Fisker plans to take over Tesla

Fisker Inc. and Karma Automotive are EV startups which have experienced bankruptcy. However, the startup company have announced that they’ve raised $50 million of fresh capital

Fisker plans to take over Tesla

Fisker Inc. and Karma Automotive are EV startups which have experienced bankruptcy. However, the startup company have announced  that they’ve raised  $50 million of fresh capital from hedge fund king Louis Bacon and Karma Automotive has raised $100 million from undisclosed outside investors.

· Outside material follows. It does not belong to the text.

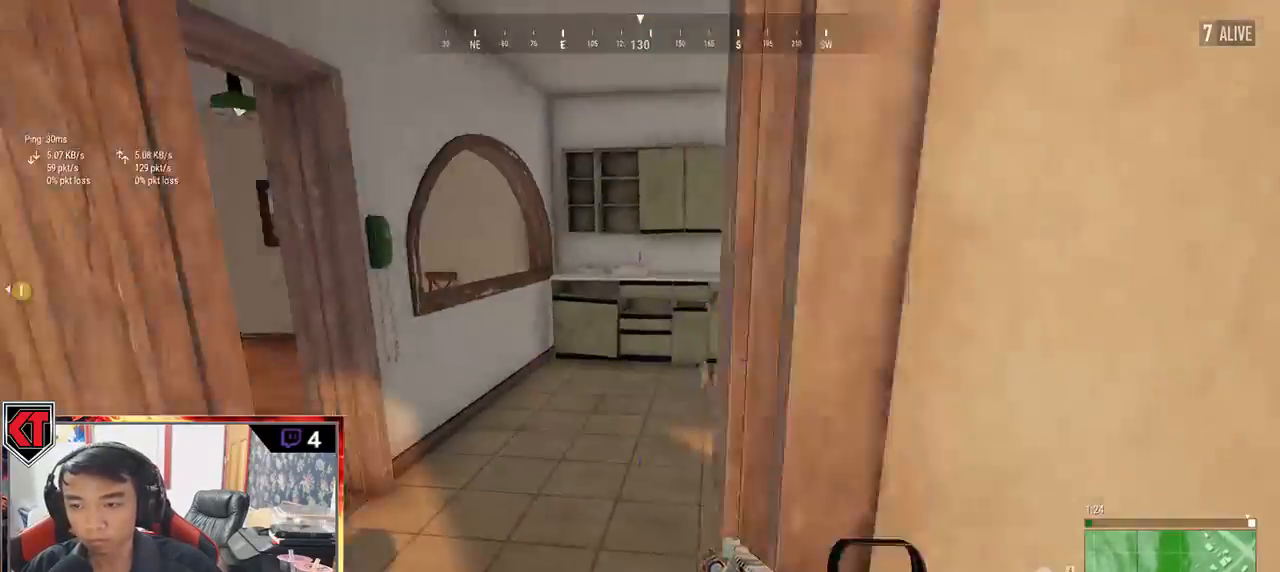
{"keys": ["w"], "mouse": [], "events": []}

Founded by Henrik Fisker in 2016, the Los Angeles-based Fisker has pledged to sell its first model with a starting price tag of just $37,500, and that's before the federal tax incentive. Henrik Fisker's previous venture, Fisker Automotive, filed for bankruptcy back in 2013. It only managed to build less than 2,000 examples of the Fisker Karma.

Henrik Fisker hopes the second time’s the charm for his second electric car startup, Fisker Inc. Fisker is also the man who designed BMW and Aston Martin. So for his new venture, he’s following a different strategy for both creating the car and financing it.

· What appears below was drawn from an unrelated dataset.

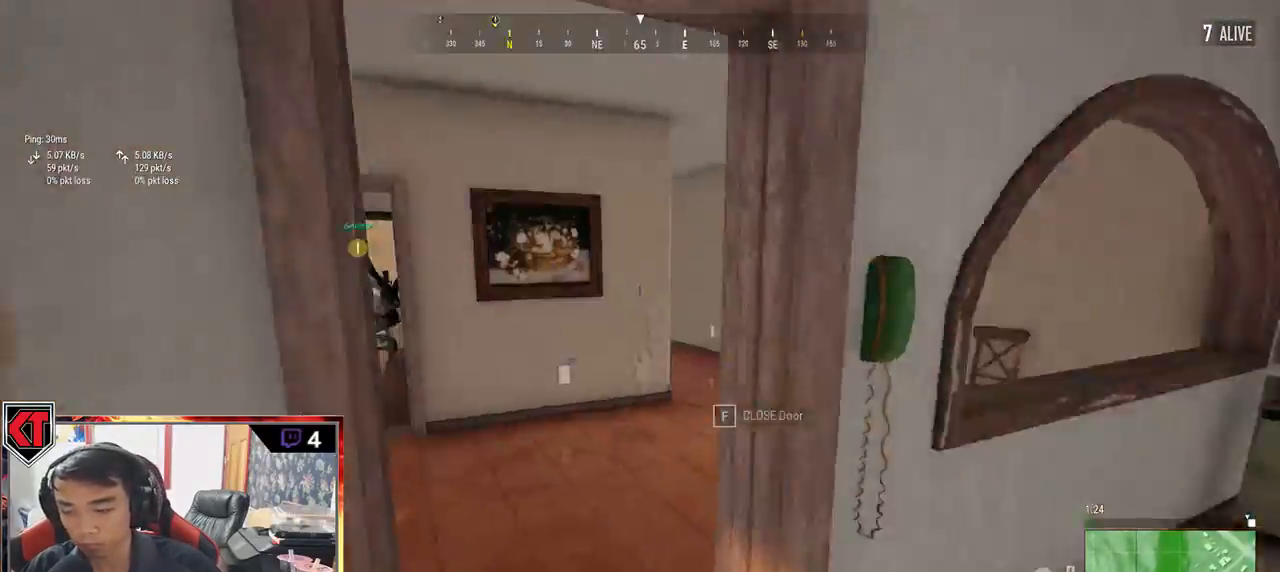
{"keys": ["w"], "mouse": [], "events": [[67, "r", "down"], [100, "r", "up"], [133, "a", "down"], [233, "r", "down"], [300, "r", "up"], [333, "a", "up"], [367, "r", "down"], [433, "r", "up"]]}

Instead of making a luxury electric sports car that costs $100,000, as he did in 2012, Fisker will sell a more popular design (SUV)that starts at under $40,000. Also, instead of building the entire vehicle from scratch in his own factory, he plans to partner with other automakers for many parts and much of the assembly.

The money comes at a time when there appears to be renewed interest in funding money-hungry electric vehicle startups, thanks in large part to Tesla’s skyrocketing stock price and the early success of hydrogen trucking company Nikola’s recent public listing.

The company aims to raise $1 billion of backing using a shortcut that another upstart electric-car maker, Nikola, used to go public last month. Forgoing the traditional method of hiring a Wall Street investment bank to sell new shares, Fisker is merging with an already public special-purpose acquisition corporation called Spartan Energy Acquisition, which is backed by private equity firm Apollo Global Management.

The bulk of deliveries will start in 2022 and 2023, Fisker says. Additionally, he says, the company will have some aggressive financial targets to meet: becoming profitable and cash flow positive in 2023.